Ich weiß nicht viel über Grog Vim, aber der Legende nach soll er eine moderne Renaissance-Figur gewesen sein, und selbst das mit der Vergangenheitsform ist so eine Sache, denn niemand weiß genau, ob er nicht vielleicht doch noch unter uns weilt. Als man noch mehr von ihm mitbekam, war er auf der Suche nach einer Art Weltformel, und sein letztes Lebenszeichen war eine Mondfahrt, die allgemein als Fahrt nachhause interpretiert wurde, da er bereis zu Forschungszwecken auf unserem Trabanten war. Man findet ihn übrigens in keiner Enzyklopädie, aber das macht nichts, denn der Mythos, den Larsen auf ihrem aktuellen Album spinnen, ist in seinem rein andeutenden Charakter aussagekräftig genug.
Man muss dazu sagen, dass die Angaben, die die Band um Fabrizio Modonese Palumbo über die Geschichte macht, nicht weit über diese kurze Zusammenfassung hinausgehen, aber das macht nichts, denn das musikalische Narrativ, das sie auf ihrem derzeit wieder rein instrumentalen Album entwerfen, lässt an emotionalem Reichtum kaum Wünsche offen. Am Ende fällt auf, dass man den ominösen Grog Vim ganz vergessen hat, aber irgendwie hat man zugleich das Gefühl, einiges über die Geschichte zu wissen.
Larsen, diesmal nur vom Swans-Drummer Thor Harris unterstützt, arbeiten mit vertrauten Mitteln, und es ist schön zu sehen, dass sie nach einer Zeit intensiver Kollaborationen mit Sängern wie zuletzt Little Annie, immer noch das können, was ihre klassischen Arbeiten ausmachte: Mit auf den ersten Eindruck recht einfachen Mitteln wie repetitiven Rockstrukturen, anrührenden Pianopassagen, spacigen Synthies und einer subtilen Steigerung von Fülle und Intensität eine Stimmung zu erzeugen, die nicht primär zur Konzentration einlädt, die aber eine fast meditative Wirkung erzeugt, wenn man die Konzentration aus eigenem Wunsch vornimmt.

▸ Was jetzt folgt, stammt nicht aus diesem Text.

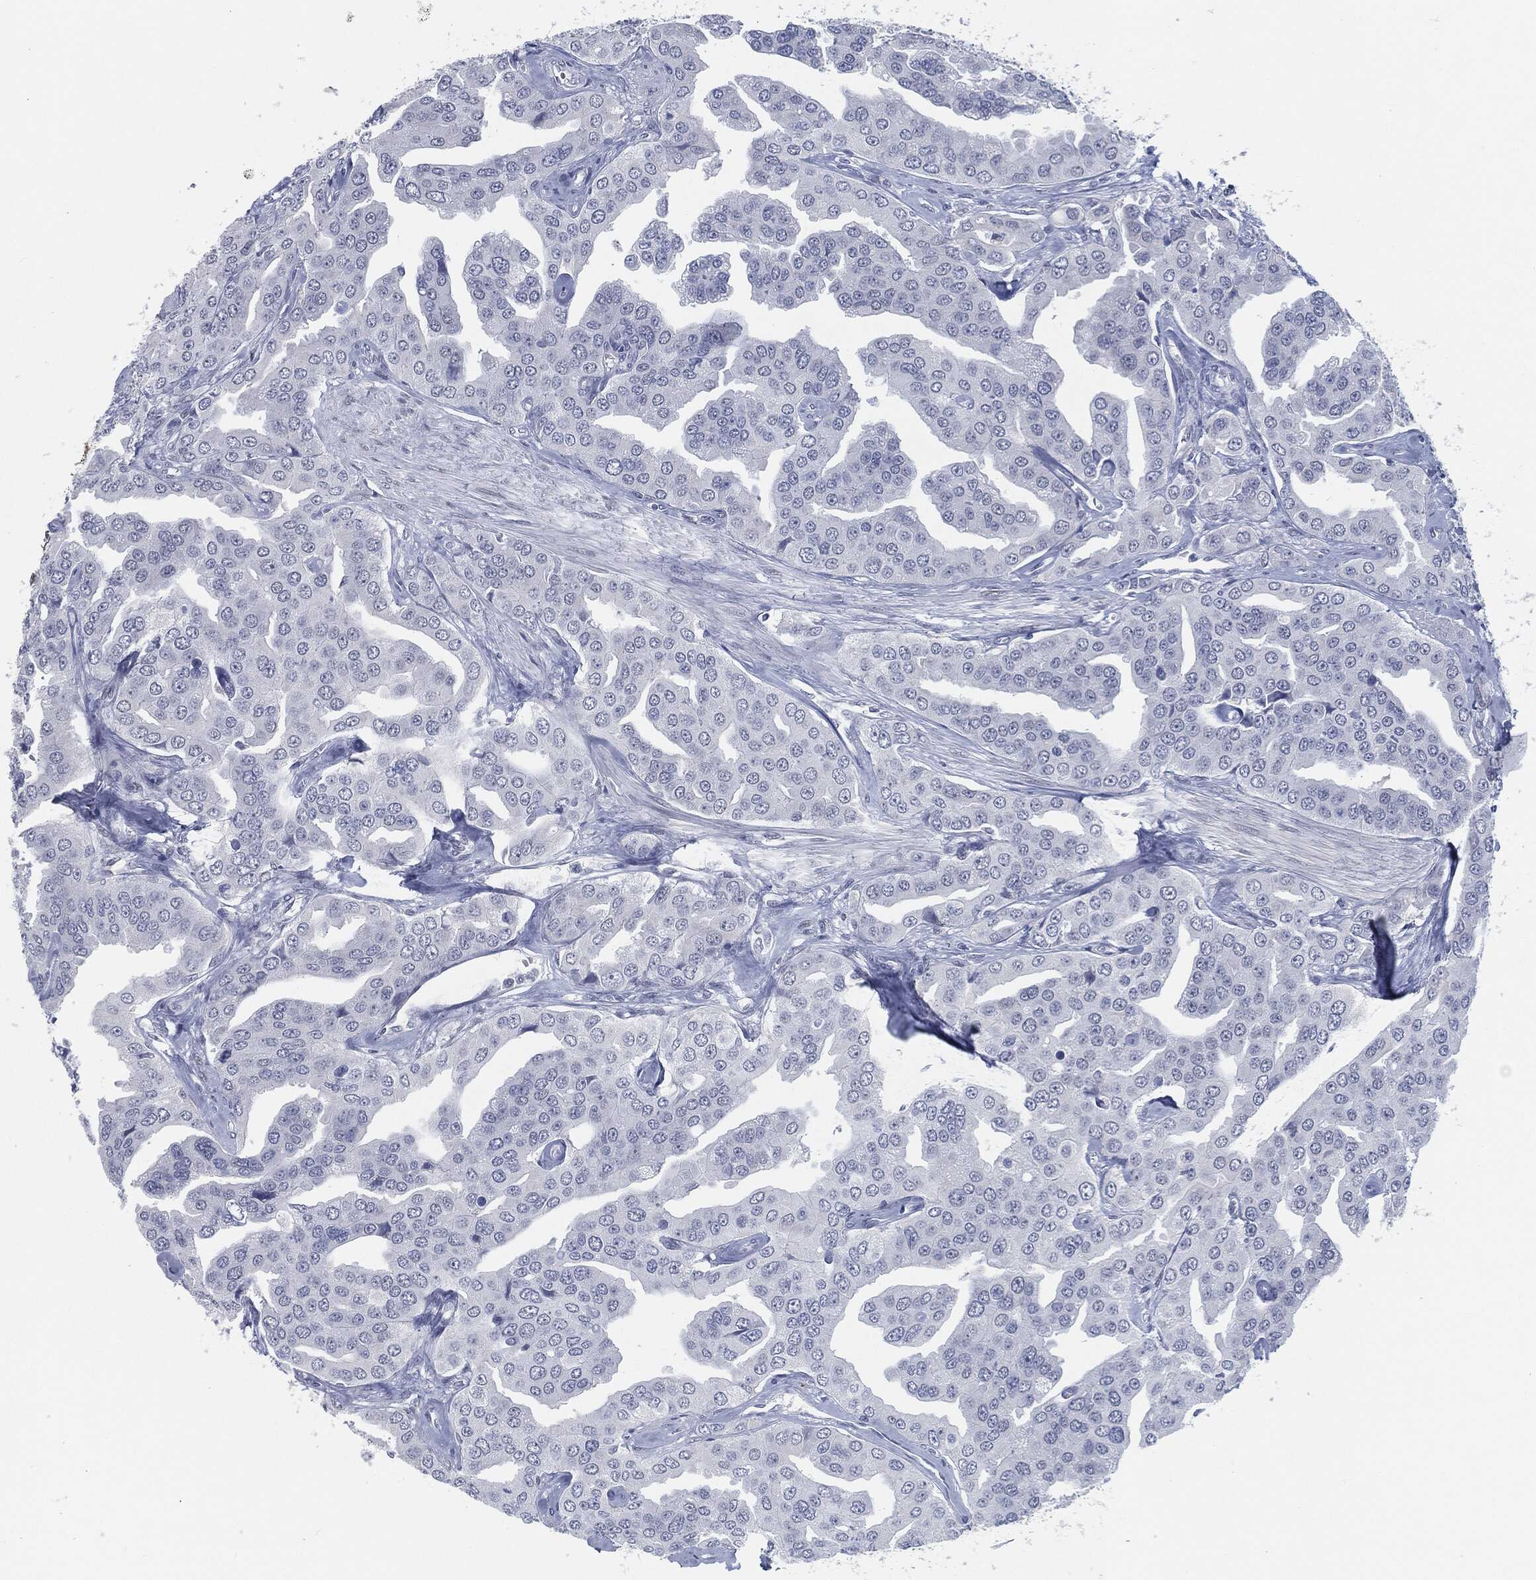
{"staining": {"intensity": "negative", "quantity": "none", "location": "none"}, "tissue": "prostate cancer", "cell_type": "Tumor cells", "image_type": "cancer", "snomed": [{"axis": "morphology", "description": "Adenocarcinoma, NOS"}, {"axis": "topography", "description": "Prostate and seminal vesicle, NOS"}, {"axis": "topography", "description": "Prostate"}], "caption": "Immunohistochemical staining of prostate adenocarcinoma exhibits no significant positivity in tumor cells.", "gene": "PROM1", "patient": {"sex": "male", "age": 69}}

In der Musik, die gerne ein bisschen wehmütig, doch nie klagend und immer genügsam rüberkommt, wirkt alles stimmig und jeder Ton scheint an der richtigen Stelle zu sitzen. Und doch gibt es eine Menge, über das man auf Grog Vims Reise von der Geburt zur finalen entgrenzten Mondfahrt stolpern kann: Treibende Snares und überraschend lärmendes Scheppern und Rauschen, zudem drängendes, disharmonisches Feedback, fast metallastige Passagen – viele Details, die die noisigen Anfänge der Band in Erinnerung rufen. Aber ebenso Schöngeistiges, das an traditionelle Instrumente aus verschiedenen Kulturen erinnert, manchmal sogar Einsprengsel, die wie das Summen menschlicher Stimmen klingen. Viele der musikalischen Motive werden auch eher „sanft“ angedeutet, wecken Assoziationen und verschwinden wieder im Fluss der weiterziehenden Musik, aber ähnlich wie bei Kafkas „Proceß“ bemerkt man das Fragmentarische nicht unmittelbar.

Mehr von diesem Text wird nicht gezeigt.